8 National guidance exists in relation to what exemptions should apply, and it is proposed to follow this guidance unless there are clear reasons to depart from it.
- 9. It is proposed that Gateshead Council commences bus lane enforcement with effect from 1 November 2016.
- It is recommended that Cabinet:
- Agrees to appoint the Cabinet Member for Environment and Transport to the Bus Lane Adjudication Joint Committee;
- Recommends Council to approve the Code of Practice relating to the use of CCTV for Civil Parking and Bus Lane Enforcement and connected purposes, as set out in Appendix 4;
- Recommends Council to amend the Constitution to give delegated authority to the Service Director, Development, Public Protection and Transport Strategy to carry out the statutory procedure to introduce and operate civil bus lane enforcement and to make such technical amendments to the Council’s Code of Practice for CCTV Enforcement as may be required to comply with changes to national legislation or guidance, or decisions of the Traffic Penalty Tribunal.
- Recommends Council to set the level of Penalty Charge for bus lane contraventions at £60.
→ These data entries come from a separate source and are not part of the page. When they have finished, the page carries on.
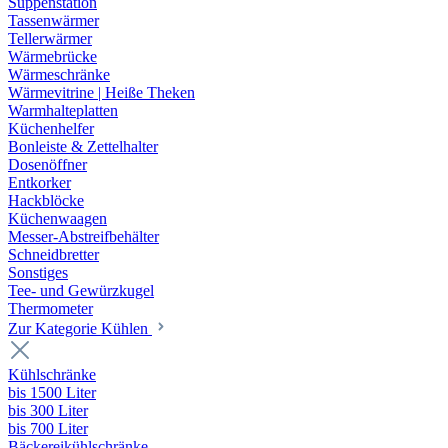
Suppenstation
Tassenwärmer
Tellerwärmer
Wärmebrücke
Wärmeschränke
Wärmevitrine | Heiße Theken
Warmhalteplatten
Küchenhelfer
Bonleiste & Zettelhalter
Dosenöffner
Entkorker
Hackblöcke
Küchenwaagen
Messer-Abstreifbehälter
Schneidbretter
Sonstiges
Tee- und Gewürzkugel
Thermometer
Zur Kategorie Kühlen
Kühlschränke
bis 1500 Liter
bis 300 Liter
bis 700 Liter
Bäckereikühlschränke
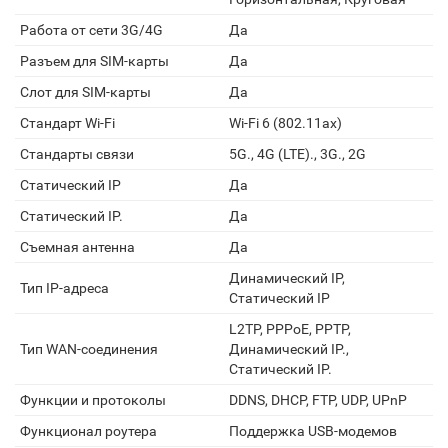
Работа от сети 3G/4G
Да
Разъем для SIM-карты
Да
Слот для SIM-карты
Да
Стандарт Wi-Fi
Wi-Fi 6 (802.11ax)
Стандарты связи
5G., 4G (LTE)., 3G., 2G
Статический IP
Да
Статический IP.
Да
Съемная антенна
Да
Динамический IP,
Тип IP-адреса
Статический IP
L2TP, PPPoE, PPTP,
Тип WAN-соединения
Динамический IP.,
Статический IP.
Функции и протоколы
DDNS, DHCP, FTP, UDP, UPnP
Функционал роутера
Поддержка USB-модемов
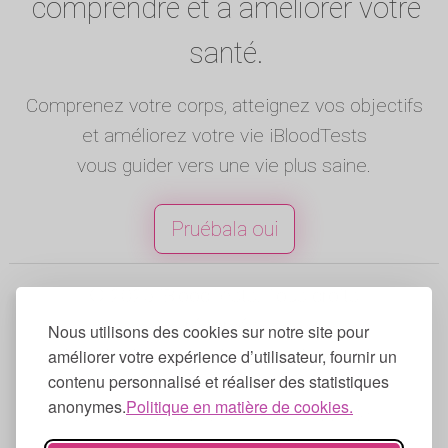
comprendre et à améliorer votre
santé.
Comprenez votre corps, atteignez vos objectifs
et améliorez votre vie iBloodTests
vous guider vers une vie plus saine.
Pruébala oui
© 2025 iBloodTests. Tous droits
réservés.
Nous utilisons des cookies sur notre site pour
Anglais
|
Espagnol
|
Francés
|
Portugais
|
améliorer votre expérience d’utilisateur, fournir un
contenu personnalisé et réaliser des statistiques
Allemand
|
Italien
anonymes.
Politique en matière de cookies.
Conditions d'utilisation
|
Politique de
confidentialité
|
Politique en matière de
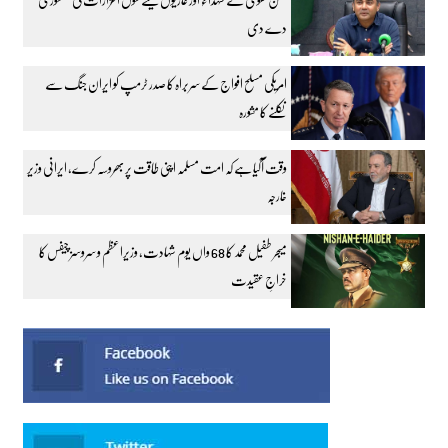
دے دی
امریکی مسلح افواج کے سربراہ کا صدر ٹرمپ کو ایران جنگ سے
نکلنے کا مشورہ
وقت آگیا ہے کہ امت مسلمہ اپنی طاقت پر بھروسہ کرے، ایرانی وزیر
خارجہ
میجر طفیل محمد کا 68 واں یوم شہادت، وزیراعظم و سروسز چیفس کا
خراجِ عقیدت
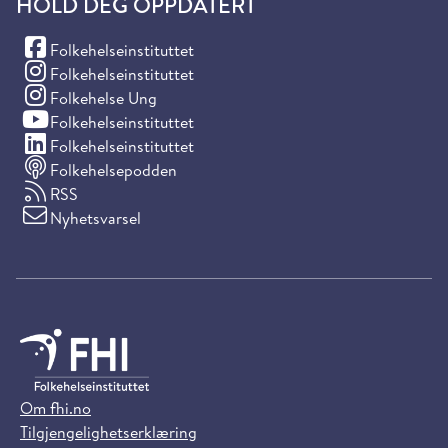
HOLD DEG OPPDATERT
(Facebook)
Folkehelseinstituttet
(Instagram)
Folkehelseinstituttet
(Instagram)
Folkehelse Ung
(YouTube)
Folkehelseinstituttet
(LinkedIn)
Folkehelseinstituttet
Folkehelsepodden
RSS
Nyhetsvarsel
Om fhi.no
Tilgjengelighetserklæring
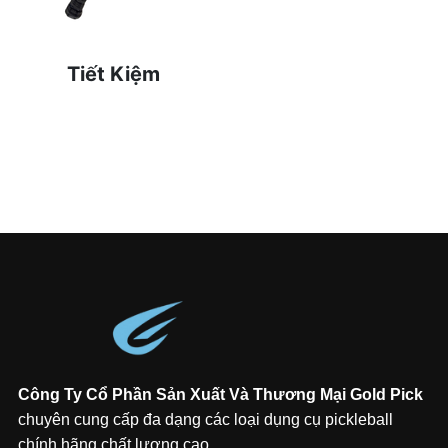
Tiết Kiệm
Giá thành hợp lý đi kèm
ưu đãi hấp dẫn cho
khách mua hàng.
Công Ty Cổ Phần Sản Xuất Và Thương Mại Gold Pick
chuyên cung cấp đa dạng các loại dụng cụ pickleball
chính hãng chất lượng cao.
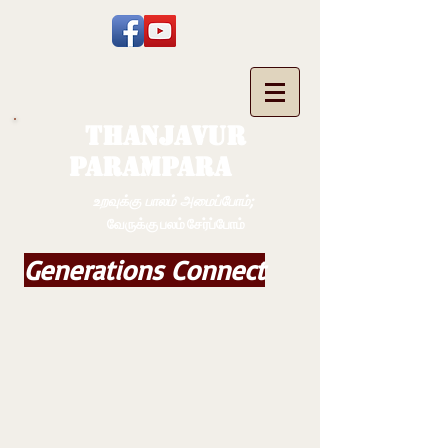
THANJAVUR
PARAMPARA
உறவுக்கு பாலம் அமைப்போம்;
வேருக்கு பலம் சேர்ப்போம்
Generations Connect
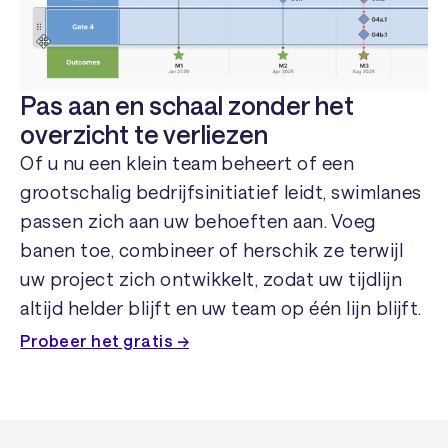
Pas aan en schaal zonder het
overzicht te verliezen
Of u nu een klein team beheert of een
grootschalig bedrijfsinitiatief leidt, swimlanes
passen zich aan uw behoeften aan. Voeg
banen toe, combineer of herschik ze terwijl
uw project zich ontwikkelt, zodat uw tijdlijn
altijd helder blijft en uw team op één lijn blijft.
Probeer het gratis →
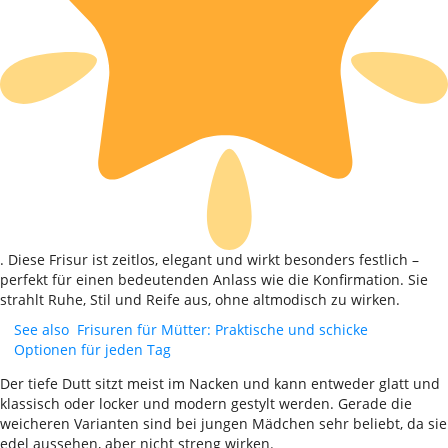
. Diese Frisur ist zeitlos, elegant und wirkt besonders festlich –
perfekt für einen bedeutenden Anlass wie die Konfirmation. Sie
strahlt Ruhe, Stil und Reife aus, ohne altmodisch zu wirken.
See also
Frisuren für Mütter: Praktische und schicke
Optionen für jeden Tag
Der tiefe Dutt sitzt meist im Nacken und kann entweder glatt und
klassisch oder locker und modern gestylt werden. Gerade die
weicheren Varianten sind bei jungen Mädchen sehr beliebt, da sie
edel aussehen, aber nicht streng wirken.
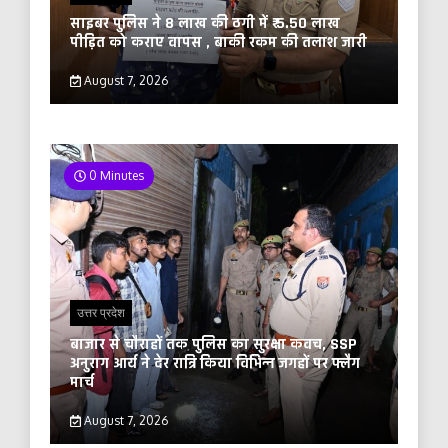
साइबर पुलिस ने 8 लाख की ठगी में ₹ 5.50 लाख
पीड़ित को कराए वापस , बाकी रकम की तलाश जारी
August 7, 2026
0 Minutes
उत्तर प्रदेश
बाजार से चौराहों तक पुलिस का सुरक्षा कवच, SSP
अनुराग आर्य ने देर रात्रि किया विभिन्न जगहों पर फ्लैग
मार्च
August 7, 2026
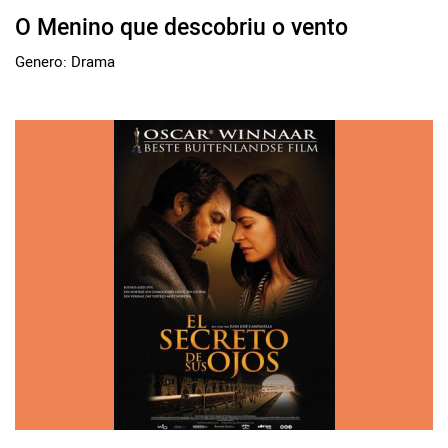
O Menino que descobriu o vento
Genero: Drama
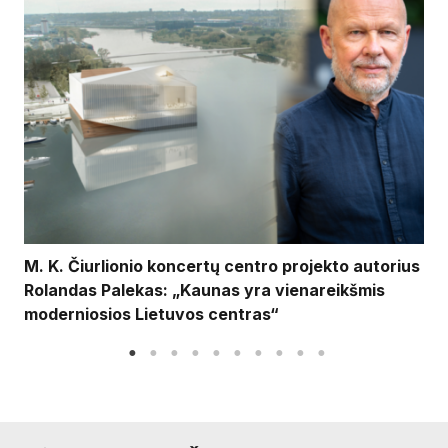
M. K. Čiurlionio koncertų centro projekto autorius
Rolandas Palekas: „Kaunas yra vienareikšmis
moderniosios Lietuvos centras“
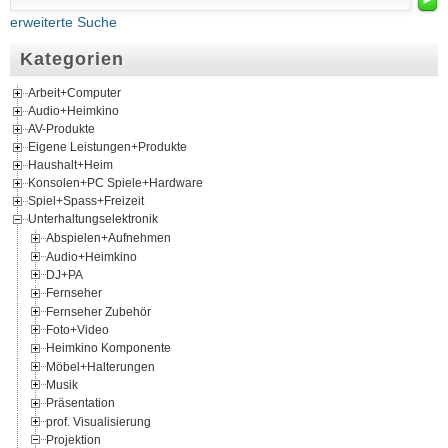
erweiterte Suche
Kategorien
Arbeit+Computer
Audio+Heimkino
AV-Produkte
Eigene Leistungen+Produkte
Haushalt+Heim
Konsolen+PC Spiele+Hardware
Spiel+Spass+Freizeit
Unterhaltungselektronik
Abspielen+Aufnehmen
Audio+Heimkino
DJ+PA
Fernseher
Fernseher Zubehör
Foto+Video
Heimkino Komponente
Möbel+Halterungen
Musik
Präsentation
prof. Visualisierung
Projektion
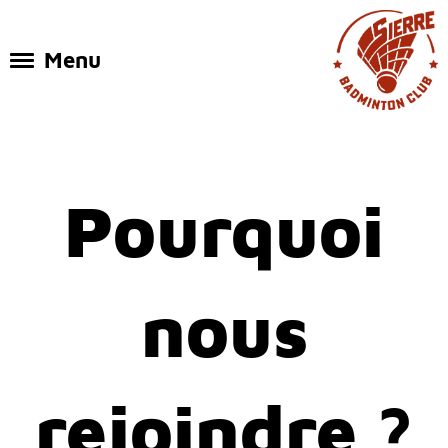
Menu
Pourquoi
nous
rejoindre ?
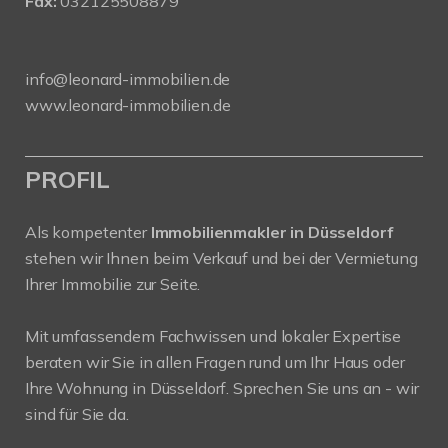
Fax:
032125508879
info@leonard-immobilien.de
www.leonard-immobilien.de
PROFIL
Als kompetenter
Immobilienmakler in Düsseldorf
stehen wir Ihnen beim Verkauf und bei der Vermietung
Ihrer Immobilie zur Seite.
Mit umfassendem Fachwissen und lokaler Expertise
beraten wir Sie in allen Fragen rund um Ihr Haus oder
Ihre Wohnung in Düsseldorf. Sprechen Sie uns an - wir
sind für Sie da.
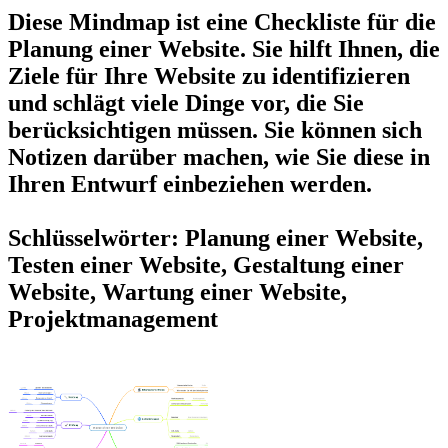
Diese Mindmap ist eine Checkliste für die
Planung einer Website. Sie hilft Ihnen, die
Ziele für Ihre Website zu identifizieren
und schlägt viele Dinge vor, die Sie
berücksichtigen müssen. Sie können sich
Notizen darüber machen, wie Sie diese in
Ihren Entwurf einbeziehen werden.
Schlüsselwörter: Planung einer Website,
Testen einer Website, Gestaltung einer
Website, Wartung einer Website,
Projektmanagement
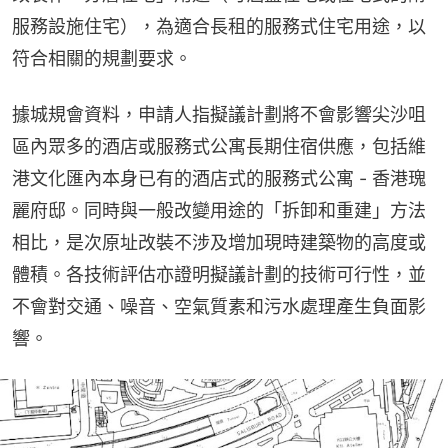
服務設施住宅），為適合長租的服務式住宅用途，以
符合相關的規劃要求。
據城規會資料，申請人指擬議計劃將不會影響尖沙咀
區內眾多的酒店或服務式公寓長期住宿供應，包括維
港文化匯內本身已有的酒店式的服務式公寓 - 香港瑰
麗府邸。同時與一般改變用途的「拆卸和重建」方法
相比，是次原址改裝不涉及增加現時建築物的高度或
體積。各技術評估亦證明擬議計劃的技術可行性，並
不會對交通、噪音、空氣質素和污水處理產生負面影
響。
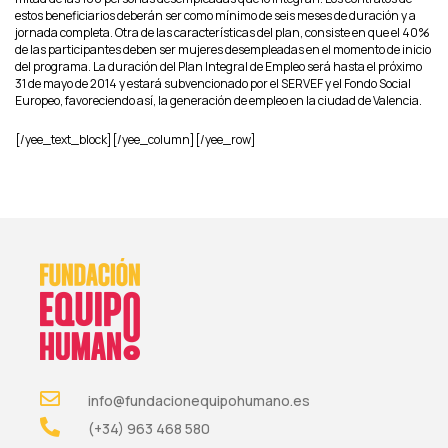
estos beneficiarios deberán ser como mínimo de seis meses de duración y a
jornada completa. Otra de las características del plan, consiste en que el 40%
de las participantes deben ser mujeres desempleadas en el momento de inicio
del programa. La duración del Plan Integral de Empleo será hasta el próximo
31 de mayo de 2014 y estará subvencionado por el SERVEF y el Fondo Social
Europeo, favoreciendo así, la generación de empleo en la ciudad de Valencia.
[/yee_text_block][/yee_column][/yee_row]
info@fundacionequipohumano.es
(+34) 963 468 580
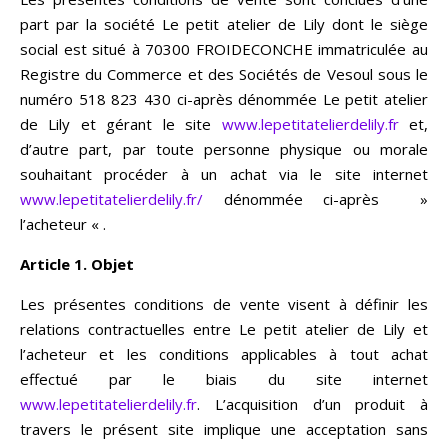
part par la société Le petit atelier de Lily dont le siège
social est situé à 70300 FROIDECONCHE immatriculée au
Registre du Commerce et des Sociétés de Vesoul sous le
numéro 518 823 430 ci-après dénommée Le petit atelier
de Lily et gérant le site
www.lepetitatelierdelily.fr
et,
d’autre part, par toute personne physique ou morale
souhaitant procéder à un achat via le site internet
www.lepetitatelierdelily.fr/
dénommée ci-après »
l’acheteur « .
Article 1. Objet
Les présentes conditions de vente visent à définir les
relations contractuelles entre Le petit atelier de Lily et
l’acheteur et les conditions applicables à tout achat
effectué par le biais du site internet
www.lepetitatelierdelily.fr
. L’acquisition d’un produit à
travers le présent site implique une acceptation sans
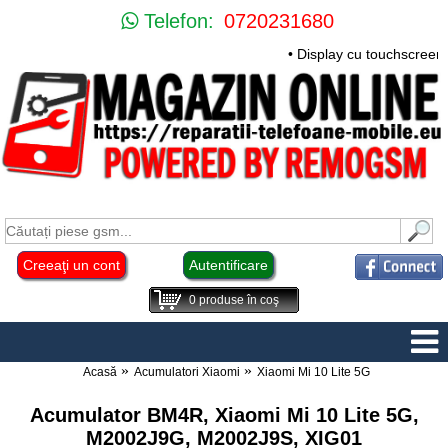
Telefon:
0720231680
• Display cu touchscreen
Creeaţi un cont
Autentificare
0
produse în coş
Acasă
Acumulatori Xiaomi
Xiaomi Mi 10 Lite 5G
Acumulator BM4R, Xiaomi Mi 10 Lite 5G,
M2002J9G, M2002J9S, XIG01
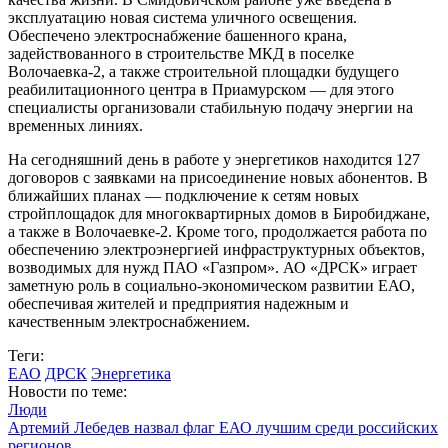
эксплуатацию новая система уличного освещения.
Обеспечено электроснабжение башенного крана,
задействованного в строительстве МКД в поселке
Волочаевка-2, а также строительной площадки будущего
реабилитационного центра в Приамурском — для этого
специалисты организовали стабильную подачу энергии на
временных линиях.
На сегодняшний день в работе у энергетиков находится 127
договоров с заявками на присоединение новых абонентов. В
ближайших планах — подключение к сетям новых
стройплощадок для многоквартирных домов в Биробиджане,
а также в Волочаевке-2. Кроме того, продолжается работа по
обеспечению электроэнергией инфраструктурных объектов,
возводимых для нужд ПАО «Газпром». АО «ДРСК» играет
заметную роль в социально-экономическом развитии ЕАО,
обеспечивая жителей и предприятия надежным и
качественным электроснабжением.
Теги:
ЕАО
ДРСК
Энергетика
Новости по теме:
Люди
Артемий Лебедев назвал флаг ЕАО лучшим среди российских
регионов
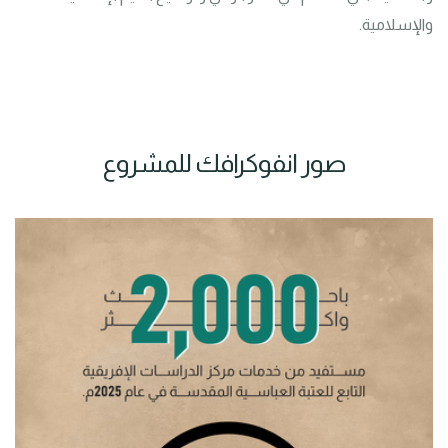
والإسلامية.
صور انفوكرافك للمشروع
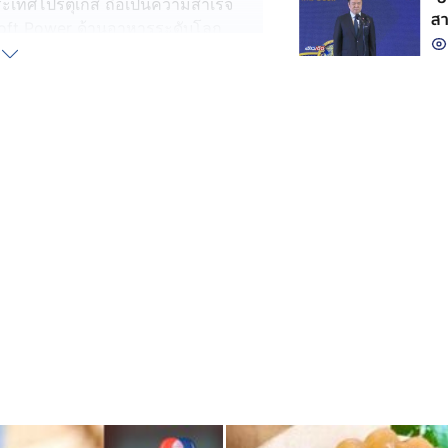
เทศโปรตุเกส ถือเป็นความสำเร็จ
ส
ู่ Soft Power ด้านอาหารระดับโลก
ทศ พัฒนาสินค้าและบริการ สร้าง
มอาหาร เพื่อขับเคลื่อนไทยสู่
อนาคต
- (i) Agrees to the introduction of civil bus lane enforcement in Gateshead with effect from 1 November 2016 (or as soon thereafter as practicable, subject to completion of the statutory processes) on the basis of the key principles outlined in Appendix 2;
For the following reasons:
- To improve the reliability of local bus services, and thereby encourage greater use of buses;
- To comply with the relevant statutory and procedural requirements;
- To ensure enforcement can commence with effect from 1 November 2016;
- To improve consistency in enforcement.